**What you are asked to do**
For each line below that contains the word "center", make a copy.

**Supplied data**
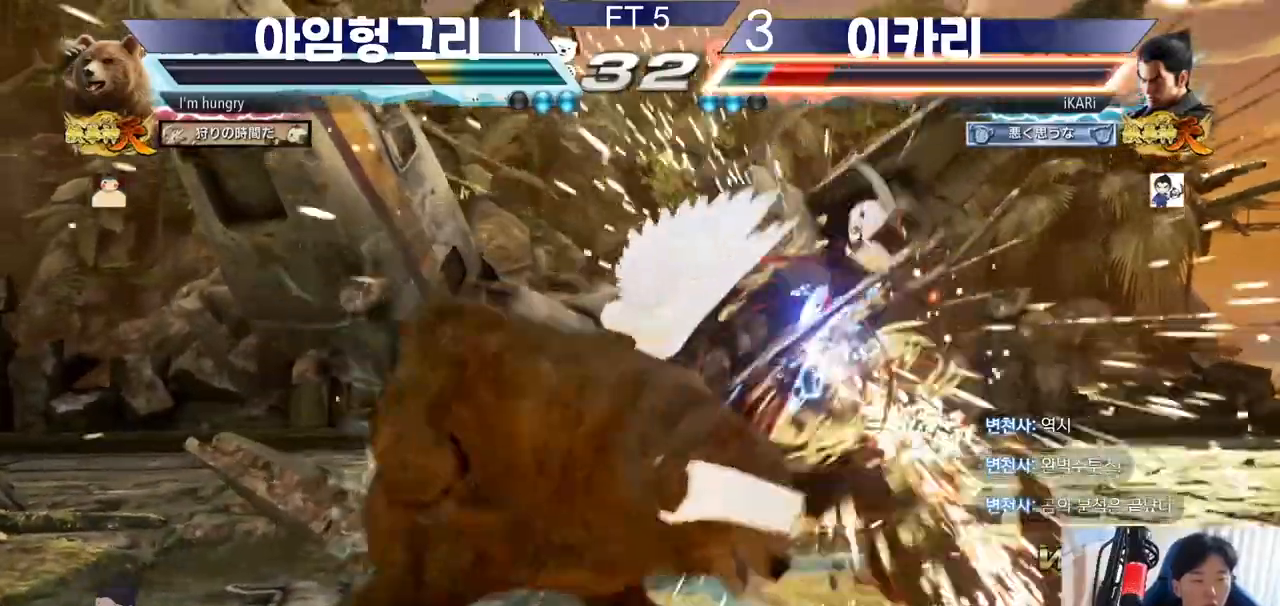
{"buttons": [], "left_stick": "right", "events": []}
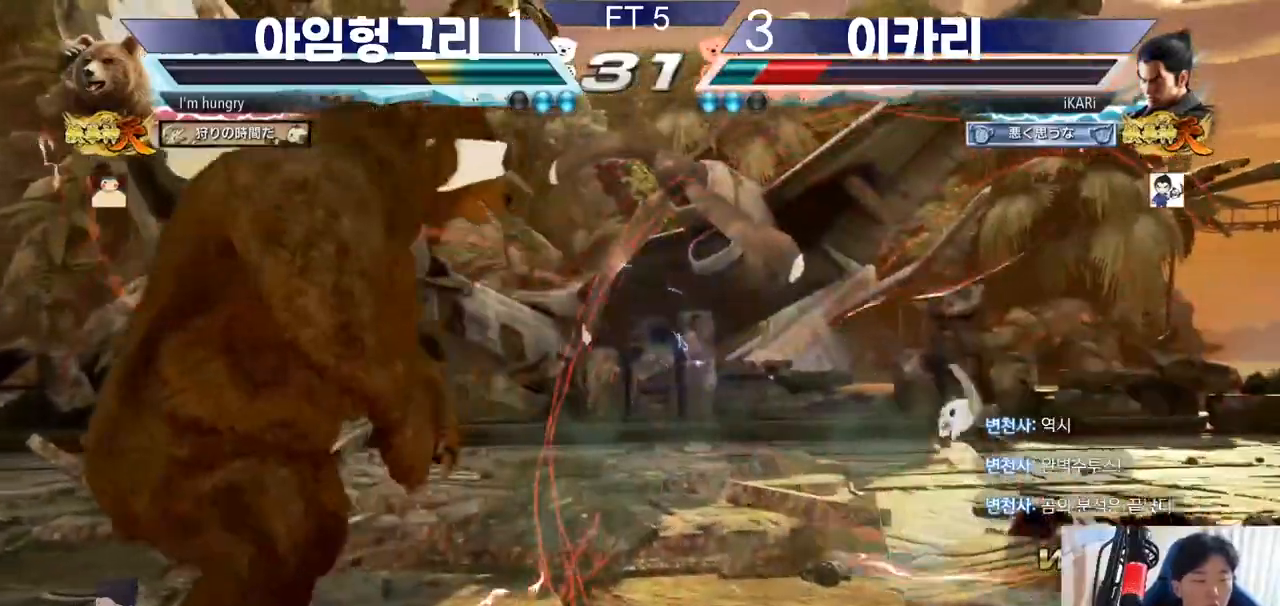
{"buttons": [], "left_stick": "center", "events": [[484, "left_stick", "center"]]}
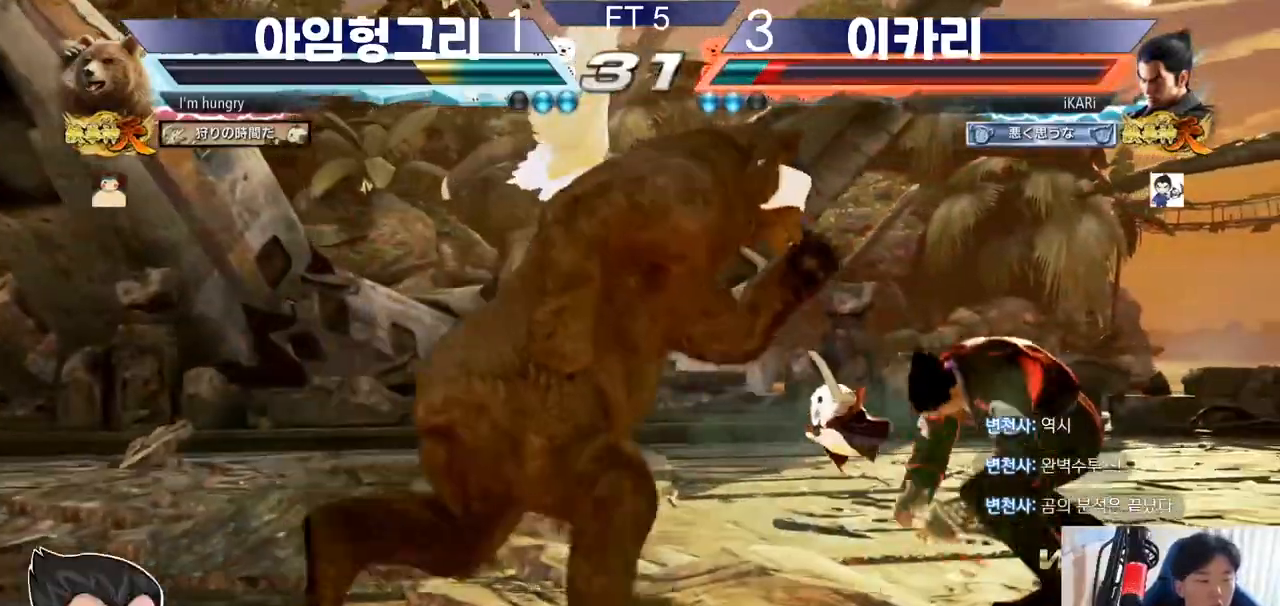
{"buttons": [], "left_stick": "down-left", "events": [[84, "left_stick", "right"], [134, "left_stick", "center"], [217, "left_stick", "right"], [284, "left_stick", "down-left"]]}
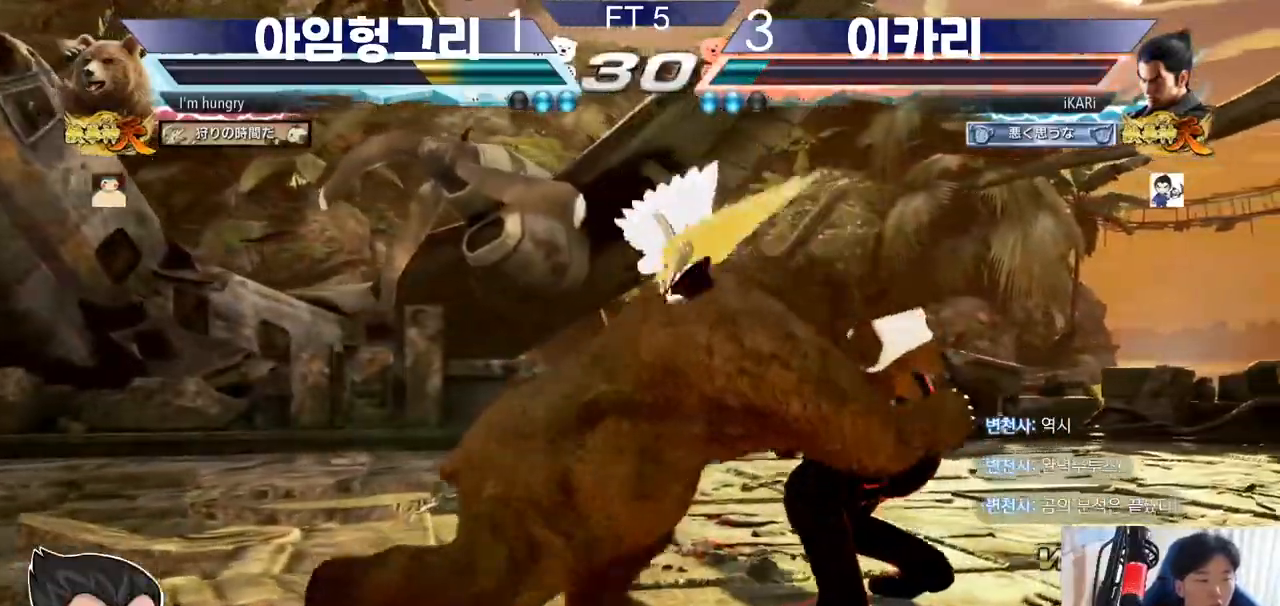
{"buttons": [], "left_stick": "up", "events": [[83, "left_stick", "right"], [100, "SQUARE", "down"], [100, "TRIANGLE", "down"], [133, "SQUARE", "up"], [150, "TRIANGLE", "up"], [167, "TRIANGLE", "down"], [184, "SQUARE", "down"], [184, "left_stick", "down"], [217, "SQUARE", "up"], [234, "TRIANGLE", "up"], [267, "SQUARE", "down"], [267, "TRIANGLE", "down"], [300, "SQUARE", "up"], [300, "TRIANGLE", "up"], [350, "TRIANGLE", "down"], [367, "SQUARE", "down"], [400, "SQUARE", "up"], [400, "TRIANGLE", "up"], [450, "SQUARE", "down"], [450, "TRIANGLE", "down"], [450, "left_stick", "up"], [500, "SQUARE", "up"], [500, "TRIANGLE", "up"]]}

**Your solution**
{"buttons": [], "left_stick": "center", "events": [[484, "left_stick", "center"]]}
{"buttons": [], "left_stick": "down-left", "events": [[84, "left_stick", "right"], [134, "left_stick", "center"], [217, "left_stick", "right"], [284, "left_stick", "down-left"]]}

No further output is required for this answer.